■ Request
With pictures removed, output every record below exactly as written.

■ Transcribed page contents
————————
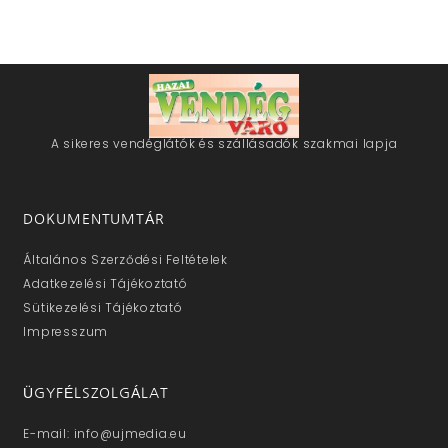
A sikeres vendéglátók és szállásadók szakmai lapja
DOKUMENTUMTÁR
Általános Szerződési Feltételek
Adatkezelési Tájékoztató
Sütikezelési Tájékoztató
Impresszum
ÜGYFÉLSZOLGÁLAT
E-mail: info@ujmedia.eu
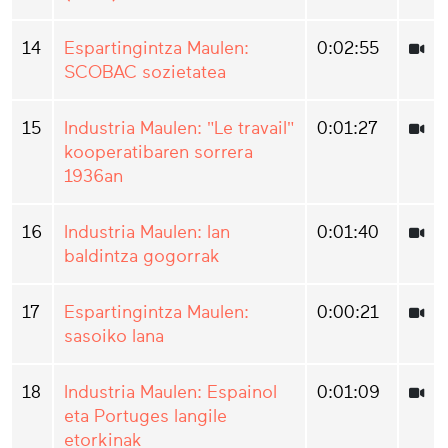
14
Espartingintza Maulen:
0:02:55
SCOBAC sozietatea
15
Industria Maulen: "Le travail"
0:01:27
kooperatibaren sorrera
1936an
16
Industria Maulen: lan
0:01:40
baldintza gogorrak
17
Espartingintza Maulen:
0:00:21
sasoiko lana
18
Industria Maulen: Espainol
0:01:09
eta Portuges langile
etorkinak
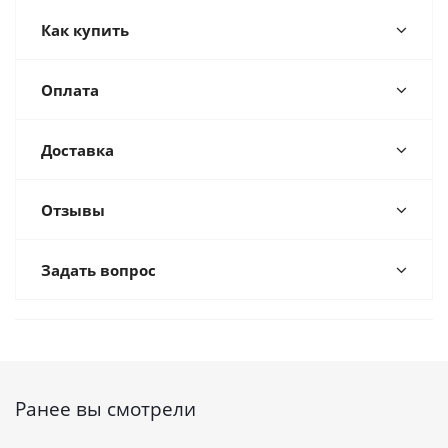
Как купить
Оплата
Доставка
Отзывы
Задать вопрос
Ранее вы смотрели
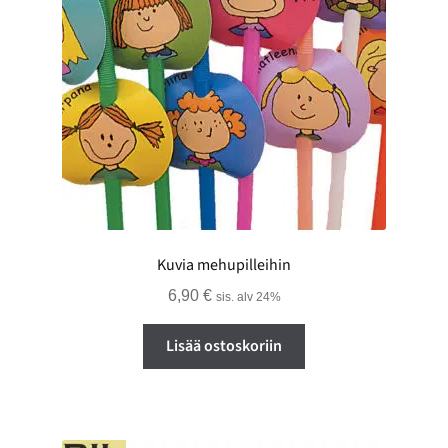
Kuvia mehupilleihin
6,90
€
sis. alv 24%
Lisää ostoskoriin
————————
■ Output of the task
A sikeres vendéglátók és szállásadók szakmai lapja
DOKUMENTUMTÁR
Általános Szerződési Feltételek
Adatkezelési Tájékoztató
Sütikezelési Tájékoztató
Impresszum
ÜGYFÉLSZOLGÁLAT
E-mail: info@ujmedia.eu
14
Espartingintza Maulen:
0:02:55
SCOBAC sozietatea
15
Industria Maulen: "Le travail"
0:01:27
kooperatibaren sorrera
1936an
16
Industria Maulen: lan
0:01:40
baldintza gogorrak
17
Espartingintza Maulen:
0:00:21
sasoiko lana
18
Industria Maulen: Espainol
0:01:09
eta Portuges langile
etorkinak
Как купить
Оплата
Доставка
Отзывы
Задать вопрос
Ранее вы смотрели
Kuvia mehupilleihin
6,90
€
sis. alv 24%
Lisää ostoskoriin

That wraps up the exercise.